Directions - Reproduce the entire listing below exactly.
##### Provided data
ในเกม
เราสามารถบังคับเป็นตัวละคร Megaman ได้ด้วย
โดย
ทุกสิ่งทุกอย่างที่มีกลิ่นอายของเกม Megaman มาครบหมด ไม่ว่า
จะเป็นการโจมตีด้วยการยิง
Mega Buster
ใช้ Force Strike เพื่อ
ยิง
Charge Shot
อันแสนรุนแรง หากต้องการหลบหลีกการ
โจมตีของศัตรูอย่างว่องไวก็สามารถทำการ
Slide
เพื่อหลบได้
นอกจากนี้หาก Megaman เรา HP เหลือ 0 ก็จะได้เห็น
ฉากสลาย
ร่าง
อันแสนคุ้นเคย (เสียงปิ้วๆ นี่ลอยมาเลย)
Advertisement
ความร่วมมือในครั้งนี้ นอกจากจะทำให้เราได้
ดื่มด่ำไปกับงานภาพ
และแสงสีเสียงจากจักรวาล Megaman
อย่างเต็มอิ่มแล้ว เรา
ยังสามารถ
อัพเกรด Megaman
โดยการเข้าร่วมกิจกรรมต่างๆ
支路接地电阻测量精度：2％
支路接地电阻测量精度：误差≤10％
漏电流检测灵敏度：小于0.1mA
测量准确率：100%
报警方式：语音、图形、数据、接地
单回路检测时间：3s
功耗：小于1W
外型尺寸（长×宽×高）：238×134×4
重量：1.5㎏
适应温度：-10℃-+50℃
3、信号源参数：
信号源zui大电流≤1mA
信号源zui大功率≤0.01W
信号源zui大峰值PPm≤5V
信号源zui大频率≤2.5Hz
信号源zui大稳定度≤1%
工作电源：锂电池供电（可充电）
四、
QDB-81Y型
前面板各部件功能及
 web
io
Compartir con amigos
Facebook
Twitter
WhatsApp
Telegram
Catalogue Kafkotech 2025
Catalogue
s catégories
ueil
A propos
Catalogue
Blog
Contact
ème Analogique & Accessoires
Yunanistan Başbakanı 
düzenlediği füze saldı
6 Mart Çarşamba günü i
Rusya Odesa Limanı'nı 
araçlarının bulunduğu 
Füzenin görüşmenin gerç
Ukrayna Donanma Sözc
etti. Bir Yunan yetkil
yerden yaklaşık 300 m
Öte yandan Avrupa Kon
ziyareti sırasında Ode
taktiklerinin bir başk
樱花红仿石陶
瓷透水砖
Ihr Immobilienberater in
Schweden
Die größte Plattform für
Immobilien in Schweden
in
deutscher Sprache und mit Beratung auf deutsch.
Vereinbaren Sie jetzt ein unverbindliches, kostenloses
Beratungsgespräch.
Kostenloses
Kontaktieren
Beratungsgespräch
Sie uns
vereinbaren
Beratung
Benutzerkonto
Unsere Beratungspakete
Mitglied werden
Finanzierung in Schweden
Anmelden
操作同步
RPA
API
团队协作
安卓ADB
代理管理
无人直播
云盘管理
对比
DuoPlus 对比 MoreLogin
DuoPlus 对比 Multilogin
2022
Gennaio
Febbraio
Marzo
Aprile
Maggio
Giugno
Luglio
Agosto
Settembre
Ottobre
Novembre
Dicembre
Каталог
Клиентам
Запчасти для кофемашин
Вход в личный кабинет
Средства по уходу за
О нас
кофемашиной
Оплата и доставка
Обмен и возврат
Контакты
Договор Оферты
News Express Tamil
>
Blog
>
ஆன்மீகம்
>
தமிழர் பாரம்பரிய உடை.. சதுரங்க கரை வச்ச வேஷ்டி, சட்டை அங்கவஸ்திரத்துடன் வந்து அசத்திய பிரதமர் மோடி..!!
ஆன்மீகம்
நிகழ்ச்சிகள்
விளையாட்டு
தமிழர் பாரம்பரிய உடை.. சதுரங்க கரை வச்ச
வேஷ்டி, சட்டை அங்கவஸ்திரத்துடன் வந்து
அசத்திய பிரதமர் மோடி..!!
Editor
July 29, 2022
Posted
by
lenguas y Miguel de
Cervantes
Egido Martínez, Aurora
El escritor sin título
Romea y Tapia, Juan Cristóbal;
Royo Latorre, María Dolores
##########
Exercise result -
ในเกม
เราสามารถบังคับเป็นตัวละคร Megaman ได้ด้วย
โดย
ทุกสิ่งทุกอย่างที่มีกลิ่นอายของเกม Megaman มาครบหมด ไม่ว่า
จะเป็นการโจมตีด้วยการยิง
Mega Buster
ใช้ Force Strike เพื่อ
ยิง
Charge Shot
อันแสนรุนแรง หากต้องการหลบหลีกการ
โจมตีของศัตรูอย่างว่องไวก็สามารถทำการ
Slide
เพื่อหลบได้
นอกจากนี้หาก Megaman เรา HP เหลือ 0 ก็จะได้เห็น
ฉากสลาย
ร่าง
อันแสนคุ้นเคย (เสียงปิ้วๆ นี่ลอยมาเลย)
Advertisement
ความร่วมมือในครั้งนี้ นอกจากจะทำให้เราได้
ดื่มด่ำไปกับงานภาพ
และแสงสีเสียงจากจักรวาล Megaman
อย่างเต็มอิ่มแล้ว เรา
ยังสามารถ
อัพเกรด Megaman
โดยการเข้าร่วมกิจกรรมต่างๆ
支路接地电阻测量精度：2％
支路接地电阻测量精度：误差≤10％
漏电流检测灵敏度：小于0.1mA
测量准确率：100%
报警方式：语音、图形、数据、接地
单回路检测时间：3s
功耗：小于1W
外型尺寸（长×宽×高）：238×134×4
重量：1.5㎏
适应温度：-10℃-+50℃
3、信号源参数：
信号源zui大电流≤1mA
信号源zui大功率≤0.01W
信号源zui大峰值PPm≤5V
信号源zui大频率≤2.5Hz
信号源zui大稳定度≤1%
工作电源：锂电池供电（可充电）
四、
QDB-81Y型
前面板各部件功能及
 web
io
Compartir con amigos
Facebook
Twitter
WhatsApp
Telegram
Catalogue Kafkotech 2025
Catalogue
s catégories
ueil
A propos
Catalogue
Blog
Contact
ème Analogique & Accessoires
Yunanistan Başbakanı 
düzenlediği füze saldı
6 Mart Çarşamba günü i
Rusya Odesa Limanı'nı 
araçlarının bulunduğu 
Füzenin görüşmenin gerç
Ukrayna Donanma Sözc
etti. Bir Yunan yetkil
yerden yaklaşık 300 m
Öte yandan Avrupa Kon
ziyareti sırasında Ode
taktiklerinin bir başk
樱花红仿石陶
瓷透水砖
Ihr Immobilienberater in
Schweden
Die größte Plattform für
Immobilien in Schweden
in
deutscher Sprache und mit Beratung auf deutsch.
Vereinbaren Sie jetzt ein unverbindliches, kostenloses
Beratungsgespräch.
Kostenloses
Kontaktieren
Beratungsgespräch
Sie uns
vereinbaren
Beratung
Benutzerkonto
Unsere Beratungspakete
Mitglied werden
Finanzierung in Schweden
Anmelden
操作同步
RPA
API
团队协作
安卓ADB
代理管理
无人直播
云盘管理
对比
DuoPlus 对比 MoreLogin
DuoPlus 对比 Multilogin
2022
Gennaio
Febbraio
Marzo
Aprile
Maggio
Giugno
Luglio
Agosto
Settembre
Ottobre
Novembre
Dicembre
Каталог
Клиентам
Запчасти для кофемашин
Вход в личный кабинет
Средства по уходу за
О нас
кофемашиной
Оплата и доставка
Обмен и возврат
Контакты
Договор Оферты
News Express Tamil
>
Blog
>
ஆன்மீகம்
>
தமிழர் பாரம்பரிய உடை.. சதுரங்க கரை வச்ச வேஷ்டி, சட்டை அங்கவஸ்திரத்துடன் வந்து அசத்திய பிரதமர் மோடி..!!
ஆன்மீகம்
நிகழ்ச்சிகள்
விளையாட்டு
தமிழர் பாரம்பரிய உடை.. சதுரங்க கரை வச்ச
வேஷ்டி, சட்டை அங்கவஸ்திரத்துடன் வந்து
அசத்திய பிரதமர் மோடி..!!
Editor
July 29, 2022
Posted
by
lenguas y Miguel de
Cervantes
Egido Martínez, Aurora
El escritor sin título
Romea y Tapia, Juan Cristóbal;
Royo Latorre, María Dolores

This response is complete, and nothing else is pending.